As you impatiently listen to the clock tick off the seconds until your Thanksgiving holiday, distract yourself from your daydreams of stuffing and candied yams with a look at the weekend's box office numbers:

1. Beowulf - $28.1 million
That Beowulf's opening weekend finished more than $40 million behind the blockbuster debut of 300 confirms what we'd already suspected: that a single, CGI-sculpted Ray Winstone sixpack, even when supplemented by a gilded, digitally bazoomed Angelina Jolie, simply cannot compete with an entire battalion's worth of glistening Spartan washboards. The next time director Robert Zemeckis decides to break out his motion-capture technology, he may want to find a few hundred more doughy English actors onto which he can impose abdominal perfection.

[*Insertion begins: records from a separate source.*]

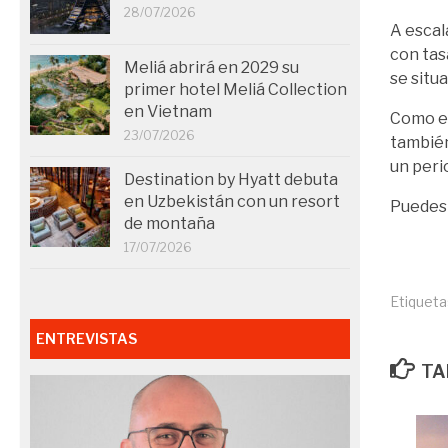
28/07/2026
A escal
con tas
Meliá abrirá en 2029 su
se situ
primer hotel Meliá Collection
en Vietnam
Como es
23/07/2026
también
un perio
Destination by Hyatt debuta
en Uzbekistán con un resort
Puedes 
de montaña
17/07/2026
Etiqueta
ENTREVISTAS
TA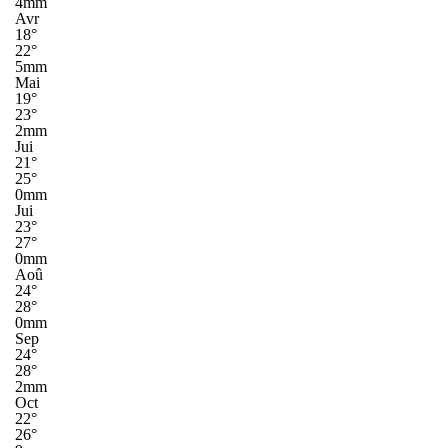
4mm
Avr
18°
22°
5mm
Mai
19°
23°
2mm
Jui
21°
25°
0mm
Jui
23°
27°
0mm
Aoû
24°
28°
0mm
Sep
24°
28°
2mm
Oct
22°
26°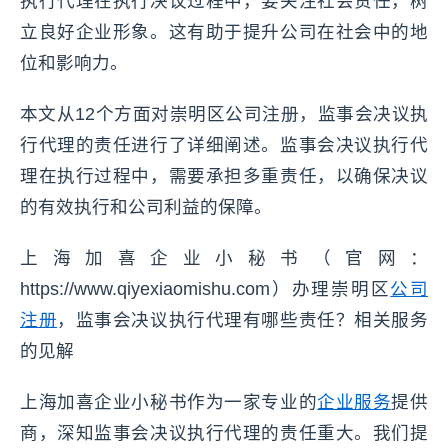
执行代理在执行决议过程中，要关注社会责任，树
立良好企业形象。这有助于提升公司在社会中的地
位和影响力。
本文从12个方面对崇明区公司注册，监事会决议执
行代理的责任进行了详细阐述。监事会决议执行代
理在执行过程中，需要承担多重责任，以确保决议
的有效执行和公司利益的保障。
上海加喜企业小秘书（官网：
https://www.qiyexiaomishu.com）办理崇明区
公司
注册
，监事会决议执行代理有哪些责任？相关服务
的见解
上海加喜企业小秘书作为一家专业的
企业服务
提供
商，深知监事会决议执行代理的责任重大。我们提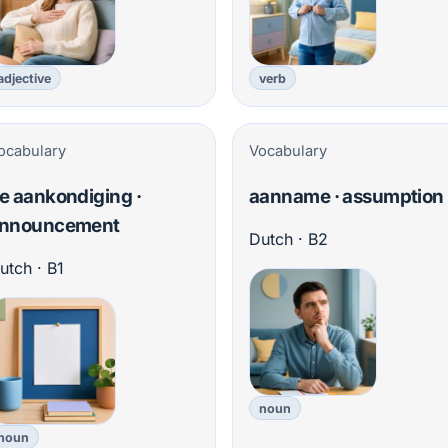
adjective
verb
ocabulary
Vocabulary
e aankondiging ·
aanname · assumption
nnouncement
Dutch · B2
utch · B1
noun
noun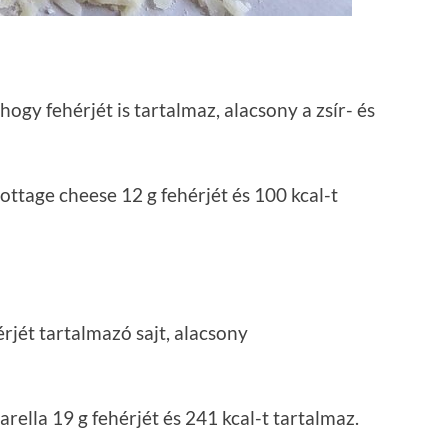
ogy fehérjét is tartalmaz, alacsony a zsír- és
ottage cheese 12 g fehérjét és 100 kcal-t
rjét tartalmazó sajt, alacsony
ella 19 g fehérjét és 241 kcal-t tartalmaz.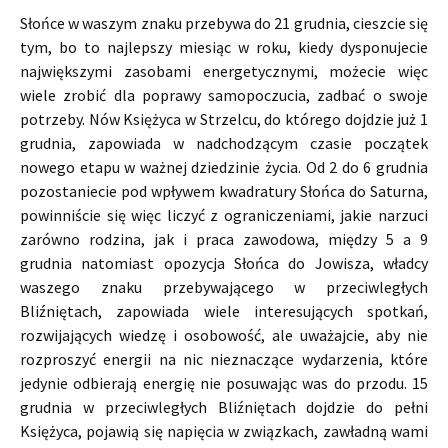
Słońce w waszym znaku przebywa do 21 grudnia, cieszcie się
tym, bo to najlepszy miesiąc w roku, kiedy dysponujecie
największymi zasobami energetycznymi, możecie więc
wiele zrobić dla poprawy samopoczucia, zadbać o swoje
potrzeby. Nów Księżyca w Strzelcu, do którego dojdzie już 1
grudnia, zapowiada w nadchodzącym czasie początek
nowego etapu w ważnej dziedzinie życia. Od 2 do 6 grudnia
pozostaniecie pod wpływem kwadratury Słońca do Saturna,
powinniście się więc liczyć z ograniczeniami, jakie narzuci
zarówno rodzina, jak i praca zawodowa, między 5 a 9
grudnia natomiast opozycja Słońca do Jowisza, władcy
waszego znaku przebywającego w przeciwległych
Bliźniętach, zapowiada wiele interesujących spotkań,
rozwijających wiedzę i osobowość, ale uważajcie, aby nie
rozproszyć energii na nic nieznaczące wydarzenia, które
jedynie odbierają energię nie posuwając was do przodu. 15
grudnia w przeciwległych Bliźniętach dojdzie do pełni
Księżyca, pojawią się napięcia w związkach, zawładną wami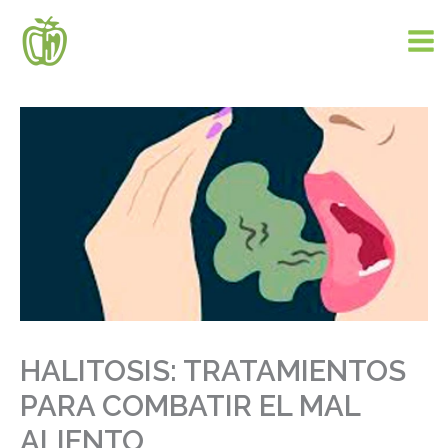
Ir
al
contenido
HALITOSIS: TRATAMIENTOS
PARA COMBATIR EL MAL
ALIENTO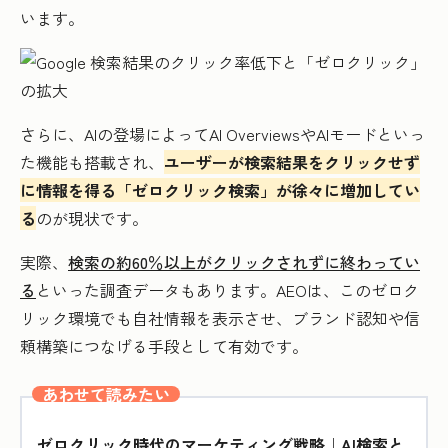
います。
さらに、AIの登場によってAI OverviewsやAIモードといっ
た機能も搭載され、
ユーザーが検索結果をクリックせず
に情報を得る「ゼロクリック検索」が徐々に増加してい
る
のが現状です。
実際、
検索の約60％以上がクリックされずに終わってい
る
といった調査データもあります。AEOは、このゼロク
リック環境でも自社情報を表示させ、ブランド認知や信
頼構築につなげる手段として有効です。
あわせて読みたい
ゼロクリック時代のマーケティング戦略｜AI検索と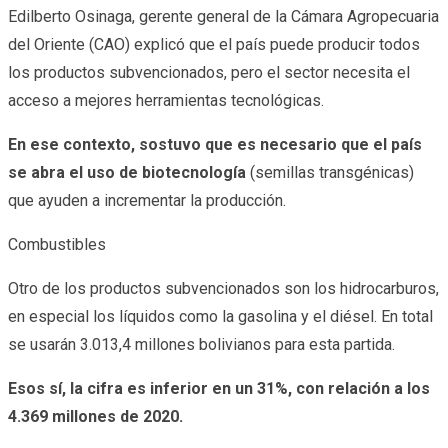
Edilberto Osinaga, gerente general de la Cámara Agropecuaria
del Oriente (CAO) explicó que el país puede producir todos
los productos subvencionados, pero el sector necesita el
acceso a mejores herramientas tecnológicas.
En ese contexto, sostuvo que es necesario que el país
se abra el uso de biotecnología
(semillas transgénicas)
que ayuden a incrementar la producción.
​Combustibles
Otro de los productos subvencionados son los hidrocarburos,
en especial los líquidos como la gasolina y el diésel. En total
se usarán 3.013,4 millones bolivianos para esta partida.
Esos sí, la cifra es inferior en un 31%, con relación a los
4.369 millones de 2020.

2. Bee Movie - $14.3 million
Once Jerry Seinfeld's risky foray into the feature world passes the coveted nine-figure box office milestone this coming weekend, expect the vindicated comedian to take out a full-page ad in the trades trumpeting the accomplishment, in which Seinfeld, again donning his Cannes bee suit, extends a defiant middle finger towards the reader over a headline declaring: "I TOOK A JOKE I TOLD SPIELBERG OVER DINNER AND MADE $100 MILLION WITH IT. SUCK IT, HOLLYWOOD. I HAVE NOTHING LEFT TO PROVE TO YOU."

3. American Gangster - $13.218 million
The next step in Russell Crowe and Denzel Washington's on-screen partnership will be, we hope, a buddy comedy. Dare we dream that someone (read: Brian Grazer) can find a way to put them into a remake of Lethal Weapon or 48 Hours?

4. Fred Claus - $12 million
Vince Vaughn is said to be very interested in working with Beowulf's Robert Zemeckis on a future project, intrigued that the director's lazy-actor-slimming technology might allow him to once again revert to his The Break-Up weight without suffering any career consequences.

5. Mr. Magorium's Wonder Emporium - $10.025 million
Unfortunately for Fox, the irresistible smell of cake they'd hoped would linger in potential ticket-buyers' olfactory memories for months seems to have long faded, resulting in a weak opening for their whimsical family film.